**DATASET EXCERPTS:**
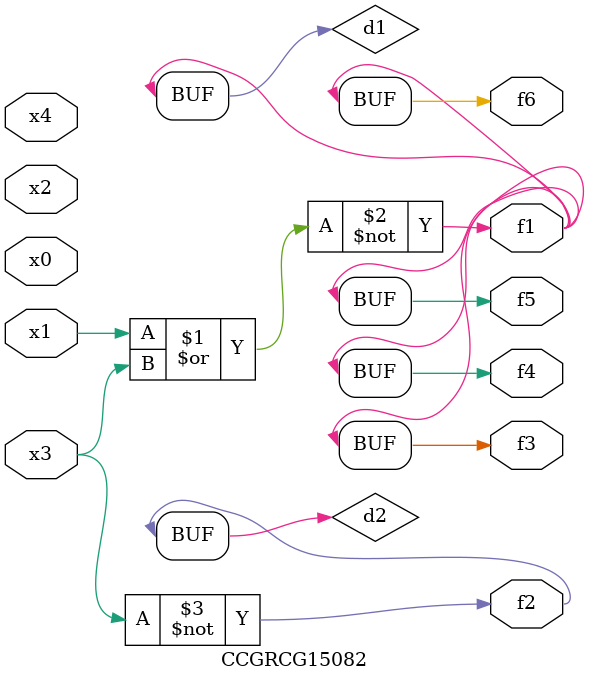
<source format=v>
module CCGRCG15082(
	input x0, x1, x2, x3, x4,
	output f1, f2, f3, f4, f5, f6
);

	wire d1, d2;

	nor (d1, x1, x3);
	not (d2, x3);
	assign f1 = d1;
	assign f2 = d2;
	assign f3 = d1;
	assign f4 = d1;
	assign f5 = d1;
	assign f6 = d1;
endmodule

</source>
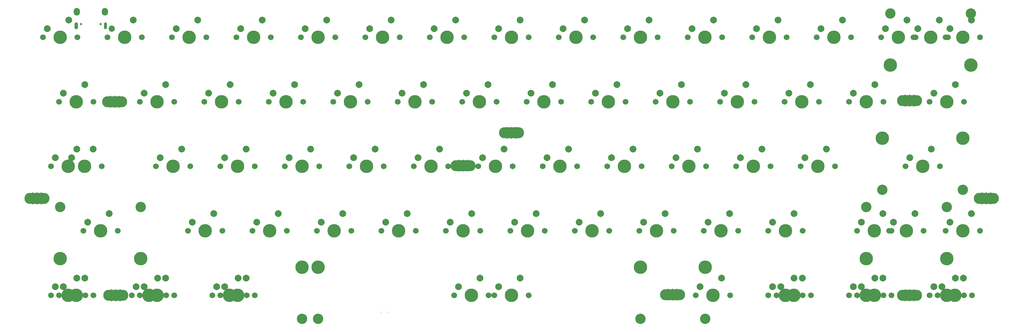
<source format=gbr>
G04 #@! TF.GenerationSoftware,KiCad,Pcbnew,(5.1.8)-1*
G04 #@! TF.CreationDate,2021-01-12T12:44:19+07:00*
G04 #@! TF.ProjectId,PCB-Common60,5043422d-436f-46d6-9d6f-6e36302e6b69,2*
G04 #@! TF.SameCoordinates,Original*
G04 #@! TF.FileFunction,Soldermask,Top*
G04 #@! TF.FilePolarity,Negative*
%FSLAX46Y46*%
G04 Gerber Fmt 4.6, Leading zero omitted, Abs format (unit mm)*
G04 Created by KiCad (PCBNEW (5.1.8)-1) date 2021-01-12 12:44:19*
%MOMM*%
%LPD*%
G01*
G04 APERTURE LIST*
%ADD10C,0.310000*%
%ADD11O,7.400000X3.300000*%
%ADD12C,0.400000*%
%ADD13C,3.987800*%
%ADD14C,3.048000*%
%ADD15C,2.000000*%
%ADD16C,1.701800*%
%ADD17C,1.850000*%
%ADD18O,1.800000X2.300000*%
%ADD19O,0.900000X2.000000*%
%ADD20O,1.000000X2.100000*%
%ADD21C,0.650000*%
G04 APERTURE END LIST*
D10*
X94852639Y-81166107D03*
X96714459Y-81163567D03*
D11*
X273593988Y-47599999D03*
D12*
X273593988Y-46012499D03*
X274863988Y-46012499D03*
X272323988Y-46012499D03*
X273593988Y-49187499D03*
X274863988Y-49187499D03*
X272323988Y-49187499D03*
D11*
X133299999Y-28225000D03*
D12*
X133299999Y-26637500D03*
X134569999Y-26637500D03*
X132029999Y-26637500D03*
X133299999Y-29812500D03*
X134569999Y-29812500D03*
X132029999Y-29812500D03*
D11*
X250900000Y-18702049D03*
D12*
X250900000Y-17114549D03*
X252170000Y-17114549D03*
X249630000Y-17114549D03*
X250900000Y-20289549D03*
X252170000Y-20289549D03*
X249630000Y-20289549D03*
D11*
X250905000Y-76200072D03*
D12*
X250905000Y-74612572D03*
X252175000Y-74612572D03*
X249635000Y-74612572D03*
X250905000Y-77787572D03*
X252175000Y-77787572D03*
X249635000Y-77787572D03*
D11*
X180925159Y-76000000D03*
D12*
X180925159Y-74412500D03*
X182195159Y-74412500D03*
X179655159Y-74412500D03*
X180925159Y-77587500D03*
X182195159Y-77587500D03*
X179655159Y-77587500D03*
D11*
X16400000Y-76200072D03*
D12*
X16400000Y-74612572D03*
X17670000Y-74612572D03*
X15130000Y-74612572D03*
X16400000Y-77787572D03*
X17670000Y-77787572D03*
X15130000Y-77787572D03*
D11*
X-6893748Y-47599999D03*
D12*
X-6893748Y-46012499D03*
X-5623748Y-46012499D03*
X-8163748Y-46012499D03*
X-6893748Y-49187499D03*
X-5623748Y-49187499D03*
X-8163748Y-49187499D03*
D11*
X119062120Y-37900039D03*
D12*
X119062120Y-36312539D03*
X120332120Y-36312539D03*
X117792120Y-36312539D03*
X119062120Y-39487539D03*
X120332120Y-39487539D03*
X117792120Y-39487539D03*
D11*
X16082010Y-19050024D03*
D12*
X16082010Y-17462524D03*
X17352010Y-17462524D03*
X14812010Y-17462524D03*
X16082010Y-20637524D03*
X17352010Y-20637524D03*
X14812010Y-20637524D03*
D13*
X245268750Y-8255000D03*
D14*
X245268750Y6985000D03*
D15*
X260508075Y-73660000D03*
X266858075Y-71120000D03*
D13*
X264318075Y-76200000D03*
D16*
X259238075Y-76200000D03*
X269398075Y-76200000D03*
D15*
X236696380Y-73660320D03*
X243046380Y-71120320D03*
D13*
X240506380Y-76200320D03*
D16*
X235426380Y-76200320D03*
X245586380Y-76200320D03*
D15*
X212883780Y-73660320D03*
X219233780Y-71120320D03*
D13*
X216693780Y-76200320D03*
D16*
X211613780Y-76200320D03*
X221773780Y-76200320D03*
D15*
X24764240Y-73660320D03*
X31114240Y-71120320D03*
D13*
X28574240Y-76200320D03*
D16*
X23494240Y-76200320D03*
X33654240Y-76200320D03*
D15*
X189071180Y-73660320D03*
X195421180Y-71120320D03*
D13*
X192881180Y-76200320D03*
D16*
X187801180Y-76200320D03*
X197961180Y-76200320D03*
D15*
X117633380Y-73660320D03*
X123983380Y-71120320D03*
D13*
X121443380Y-76200320D03*
D16*
X116363380Y-76200320D03*
X126523380Y-76200320D03*
D15*
X210502520Y-73660320D03*
X216852520Y-71120320D03*
D13*
X214312520Y-76200320D03*
D16*
X209232520Y-76200320D03*
X219392520Y-76200320D03*
D15*
X262890240Y-54610240D03*
X269240240Y-52070240D03*
D13*
X266700240Y-57150240D03*
D16*
X261620240Y-57150240D03*
X271780240Y-57150240D03*
D15*
X246221420Y-54610240D03*
X252571420Y-52070240D03*
D13*
X250031420Y-57150240D03*
D16*
X244951420Y-57150240D03*
X255111420Y-57150240D03*
D15*
X250983940Y-35560160D03*
X257333940Y-33020160D03*
D13*
X254793940Y-38100160D03*
D16*
X249713940Y-38100160D03*
X259873940Y-38100160D03*
D15*
X258127720Y-16510080D03*
X264477720Y-13970080D03*
D13*
X261937720Y-19050080D03*
D16*
X256857720Y-19050080D03*
X267017720Y-19050080D03*
D15*
X253366080Y2540000D03*
X259716080Y5080000D03*
D13*
X257176080Y0D03*
D16*
X252096080Y0D03*
X262256080Y0D03*
D15*
X48576840Y-73660320D03*
X54926840Y-71120320D03*
D13*
X52386840Y-76200320D03*
D16*
X47306840Y-76200320D03*
X57466840Y-76200320D03*
D15*
X234315120Y-16510080D03*
X240665120Y-13970080D03*
D13*
X238125120Y-19050080D03*
D16*
X233045120Y-19050080D03*
X243205120Y-19050080D03*
D15*
X224790960Y2540000D03*
X231140960Y5080000D03*
D13*
X228600960Y0D03*
D16*
X223520960Y0D03*
X233680960Y0D03*
D15*
X258127720Y-73660320D03*
X264477720Y-71120320D03*
D13*
X261937720Y-76200320D03*
D16*
X256857720Y-76200320D03*
X267017720Y-76200320D03*
D15*
X-1429620Y-73660320D03*
X4920380Y-71120320D03*
D13*
X2380380Y-76200320D03*
D16*
X-2699620Y-76200320D03*
X7460380Y-76200320D03*
D15*
X210502520Y-54610240D03*
X216852520Y-52070240D03*
D13*
X214312520Y-57150240D03*
D16*
X209232520Y-57150240D03*
X219392520Y-57150240D03*
D15*
X220027560Y-35560160D03*
X226377560Y-33020160D03*
D13*
X223837560Y-38100160D03*
D16*
X218757560Y-38100160D03*
X228917560Y-38100160D03*
D15*
X215265040Y-16510080D03*
X221615040Y-13970080D03*
D13*
X219075040Y-19050080D03*
D16*
X213995040Y-19050080D03*
X224155040Y-19050080D03*
D15*
X205740000Y2540000D03*
X212090000Y5080000D03*
D13*
X209550000Y0D03*
D16*
X204470000Y0D03*
X214630000Y0D03*
D15*
X234315120Y-73660320D03*
X240665120Y-71120320D03*
D13*
X238125120Y-76200320D03*
D16*
X233045120Y-76200320D03*
X243205120Y-76200320D03*
D15*
X191452440Y-54610240D03*
X197802440Y-52070240D03*
D13*
X195262440Y-57150240D03*
D16*
X190182440Y-57150240D03*
X200342440Y-57150240D03*
D15*
X200977480Y-35560160D03*
X207327480Y-33020160D03*
D13*
X204787480Y-38100160D03*
D16*
X199707480Y-38100160D03*
X209867480Y-38100160D03*
D15*
X196214960Y-16510080D03*
X202564960Y-13970080D03*
D13*
X200024960Y-19050080D03*
D16*
X194944960Y-19050080D03*
X205104960Y-19050080D03*
D15*
X186690800Y2540000D03*
X193040800Y5080000D03*
D13*
X190500800Y0D03*
D16*
X185420800Y0D03*
X195580800Y0D03*
D15*
X236696380Y-54610240D03*
X243046380Y-52070240D03*
D13*
X240506380Y-57150240D03*
D16*
X235426380Y-57150240D03*
X245586380Y-57150240D03*
D15*
X172402360Y-54610240D03*
X178752360Y-52070240D03*
D13*
X176212360Y-57150240D03*
D16*
X171132360Y-57150240D03*
X181292360Y-57150240D03*
D15*
X181927400Y-35560160D03*
X188277400Y-33020160D03*
D13*
X185737400Y-38100160D03*
D16*
X180657400Y-38100160D03*
X190817400Y-38100160D03*
D15*
X177164880Y-16510080D03*
X183514880Y-13970080D03*
D13*
X180974880Y-19050080D03*
D16*
X175894880Y-19050080D03*
X186054880Y-19050080D03*
D15*
X167640720Y2540000D03*
X173990720Y5080000D03*
D13*
X171450720Y0D03*
D16*
X166370720Y0D03*
X176530720Y0D03*
D15*
X243841040Y2540000D03*
X250191040Y5080000D03*
D13*
X247651040Y0D03*
D16*
X242571040Y0D03*
X252731040Y0D03*
D15*
X262890000Y2540000D03*
X269240000Y5080000D03*
D13*
X266700000Y0D03*
D16*
X261620000Y0D03*
X271780000Y0D03*
D15*
X153352280Y-54610240D03*
X159702280Y-52070240D03*
D13*
X157162280Y-57150240D03*
D16*
X152082280Y-57150240D03*
X162242280Y-57150240D03*
D15*
X162877320Y-35560160D03*
X169227320Y-33020160D03*
D13*
X166687320Y-38100160D03*
D16*
X161607320Y-38100160D03*
X171767320Y-38100160D03*
D15*
X158114800Y-16510080D03*
X164464800Y-13970080D03*
D13*
X161924800Y-19050080D03*
D16*
X156844800Y-19050080D03*
X167004800Y-19050080D03*
D15*
X148590640Y2540000D03*
X154940640Y5080000D03*
D13*
X152400640Y0D03*
D16*
X147320640Y0D03*
X157480640Y0D03*
D15*
X134302200Y-54610240D03*
X140652200Y-52070240D03*
D13*
X138112200Y-57150240D03*
D16*
X133032200Y-57150240D03*
X143192200Y-57150240D03*
D15*
X143827240Y-35560160D03*
X150177240Y-33020160D03*
D13*
X147637240Y-38100160D03*
D16*
X142557240Y-38100160D03*
X152717240Y-38100160D03*
D15*
X139064720Y-16510080D03*
X145414720Y-13970080D03*
D13*
X142874720Y-19050080D03*
D16*
X137794720Y-19050080D03*
X147954720Y-19050080D03*
D15*
X129540560Y2540000D03*
X135890560Y5080000D03*
D13*
X133350560Y0D03*
D16*
X128270560Y0D03*
X138430560Y0D03*
D15*
X129539680Y-73660320D03*
X135889680Y-71120320D03*
D13*
X133349680Y-76200320D03*
D16*
X128269680Y-76200320D03*
X138429680Y-76200320D03*
D15*
X115252120Y-54610240D03*
X121602120Y-52070240D03*
D13*
X119062120Y-57150240D03*
D16*
X113982120Y-57150240D03*
X124142120Y-57150240D03*
D15*
X124777160Y-35560160D03*
X131127160Y-33020160D03*
D13*
X128587160Y-38100160D03*
D16*
X123507160Y-38100160D03*
X133667160Y-38100160D03*
D15*
X120014640Y-16510080D03*
X126364640Y-13970080D03*
D13*
X123824640Y-19050080D03*
D16*
X118744640Y-19050080D03*
X128904640Y-19050080D03*
D15*
X110490480Y2540000D03*
X116840480Y5080000D03*
D13*
X114300480Y0D03*
D16*
X109220480Y0D03*
X119380480Y0D03*
D15*
X96202040Y-54610240D03*
X102552040Y-52070240D03*
D13*
X100012040Y-57150240D03*
D16*
X94932040Y-57150240D03*
X105092040Y-57150240D03*
D15*
X105727080Y-35560160D03*
X112077080Y-33020160D03*
D13*
X109537080Y-38100160D03*
D16*
X104457080Y-38100160D03*
X114617080Y-38100160D03*
D15*
X100964560Y-16510080D03*
X107314560Y-13970080D03*
D13*
X104774560Y-19050080D03*
D16*
X99694560Y-19050080D03*
X109854560Y-19050080D03*
D15*
X91440400Y2540000D03*
X97790400Y5080000D03*
D13*
X95250400Y0D03*
D16*
X90170400Y0D03*
X100330400Y0D03*
D15*
X77151960Y-54610240D03*
X83501960Y-52070240D03*
D13*
X80961960Y-57150240D03*
D16*
X75881960Y-57150240D03*
X86041960Y-57150240D03*
D15*
X86677000Y-35560160D03*
X93027000Y-33020160D03*
D13*
X90487000Y-38100160D03*
D16*
X85407000Y-38100160D03*
X95567000Y-38100160D03*
D15*
X81914480Y-16510080D03*
X88264480Y-13970080D03*
D13*
X85724480Y-19050080D03*
D16*
X80644480Y-19050080D03*
X90804480Y-19050080D03*
D15*
X72390320Y2540000D03*
X78740320Y5080000D03*
D13*
X76200320Y0D03*
D16*
X71120320Y0D03*
X81280320Y0D03*
D15*
X58101880Y-54610240D03*
X64451880Y-52070240D03*
D13*
X61911880Y-57150240D03*
D16*
X56831880Y-57150240D03*
X66991880Y-57150240D03*
D15*
X67626920Y-35560160D03*
X73976920Y-33020160D03*
D13*
X71436920Y-38100160D03*
D16*
X66356920Y-38100160D03*
X76516920Y-38100160D03*
D15*
X62864400Y-16510080D03*
X69214400Y-13970080D03*
D13*
X66674400Y-19050080D03*
D16*
X61594400Y-19050080D03*
X71754400Y-19050080D03*
D15*
X53340240Y2540000D03*
X59690240Y5080000D03*
D13*
X57150240Y0D03*
D16*
X52070240Y0D03*
X62230240Y0D03*
D15*
X46195580Y-73660320D03*
X52545580Y-71120320D03*
D13*
X50005580Y-76200320D03*
D16*
X44925580Y-76200320D03*
X55085580Y-76200320D03*
D15*
X39051800Y-54610240D03*
X45401800Y-52070240D03*
D13*
X42861800Y-57150240D03*
D16*
X37781800Y-57150240D03*
X47941800Y-57150240D03*
D15*
X48576840Y-35560160D03*
X54926840Y-33020160D03*
D13*
X52386840Y-38100160D03*
D16*
X47306840Y-38100160D03*
X57466840Y-38100160D03*
D15*
X43814320Y-16510080D03*
X50164320Y-13970080D03*
D13*
X47624320Y-19050080D03*
D16*
X42544320Y-19050080D03*
X52704320Y-19050080D03*
D15*
X34290160Y2540000D03*
X40640160Y5080000D03*
D13*
X38100160Y0D03*
D16*
X33020160Y0D03*
X43180160Y0D03*
D15*
X22382980Y-73660320D03*
X28732980Y-71120320D03*
D13*
X26192980Y-76200320D03*
D16*
X21112980Y-76200320D03*
X31272980Y-76200320D03*
D15*
X29526760Y-35560160D03*
X35876760Y-33020160D03*
D13*
X33336760Y-38100160D03*
D16*
X28256760Y-38100160D03*
X38416760Y-38100160D03*
D15*
X24764240Y-16510080D03*
X31114240Y-13970080D03*
D13*
X28574240Y-19050080D03*
D16*
X23494240Y-19050080D03*
X33654240Y-19050080D03*
D17*
X15240080Y2540000D03*
D15*
X21590080Y5080000D03*
D13*
X19050080Y0D03*
D16*
X13970080Y0D03*
X24130080Y0D03*
D15*
X951640Y-73660320D03*
X7301640Y-71120320D03*
D13*
X4761640Y-76200320D03*
D16*
X-318360Y-76200320D03*
X9841640Y-76200320D03*
D15*
X8095420Y-54610240D03*
X14445420Y-52070240D03*
D13*
X11905420Y-57150240D03*
D16*
X6825420Y-57150240D03*
X16985420Y-57150240D03*
D15*
X3332900Y-35560160D03*
X9682900Y-33020160D03*
D13*
X7142900Y-38100160D03*
D16*
X2062900Y-38100160D03*
X12222900Y-38100160D03*
D15*
X-1429620Y-35560160D03*
X4920380Y-33020160D03*
D13*
X2380380Y-38100160D03*
D16*
X-2699620Y-38100160D03*
X7460380Y-38100160D03*
D15*
X952500Y-16510000D03*
X7302500Y-13970000D03*
D13*
X4762500Y-19050000D03*
D16*
X-317500Y-19050000D03*
X9842500Y-19050000D03*
D15*
X-3810000Y2540000D03*
X2540000Y5080000D03*
D13*
X0Y0D03*
D16*
X-5080000Y0D03*
X5080000Y0D03*
D18*
X13207320Y7549840D03*
X4867320Y7549840D03*
D19*
X13357320Y3369840D03*
D20*
X4717320Y3369840D03*
D21*
X6147320Y3899840D03*
X11927320Y3899840D03*
D13*
X269081250Y-8255000D03*
D14*
X269081250Y6985000D03*
D13*
X242887420Y-29845000D03*
D14*
X242887420Y-45085000D03*
D13*
X190536849Y-67944299D03*
D14*
X190536849Y-83184299D03*
D13*
X171405300Y-67944399D03*
D14*
X171405300Y-83184399D03*
D13*
X261937500Y-65405000D03*
D14*
X261937500Y-50165000D03*
D13*
X71436920Y-67945320D03*
D14*
X71436920Y-83185320D03*
D13*
X76199440Y-67945320D03*
D14*
X76199440Y-83185320D03*
D13*
X238125000Y-65405000D03*
D14*
X238125000Y-50165000D03*
D13*
X23811720Y-65405240D03*
D14*
X23811720Y-50165240D03*
D13*
X-880Y-65405240D03*
D14*
X-880Y-50165240D03*
D13*
X266700000Y-29845000D03*
D14*
X266700000Y-45085000D03*
M02*

</source>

**PROBLEM DESCRIPTION:** Show, from the entries above, every line that includes the string "source".

**SOLUTION FOR THIS TASK:**
<source format=v>
</source>
<source format=gbr>
</source>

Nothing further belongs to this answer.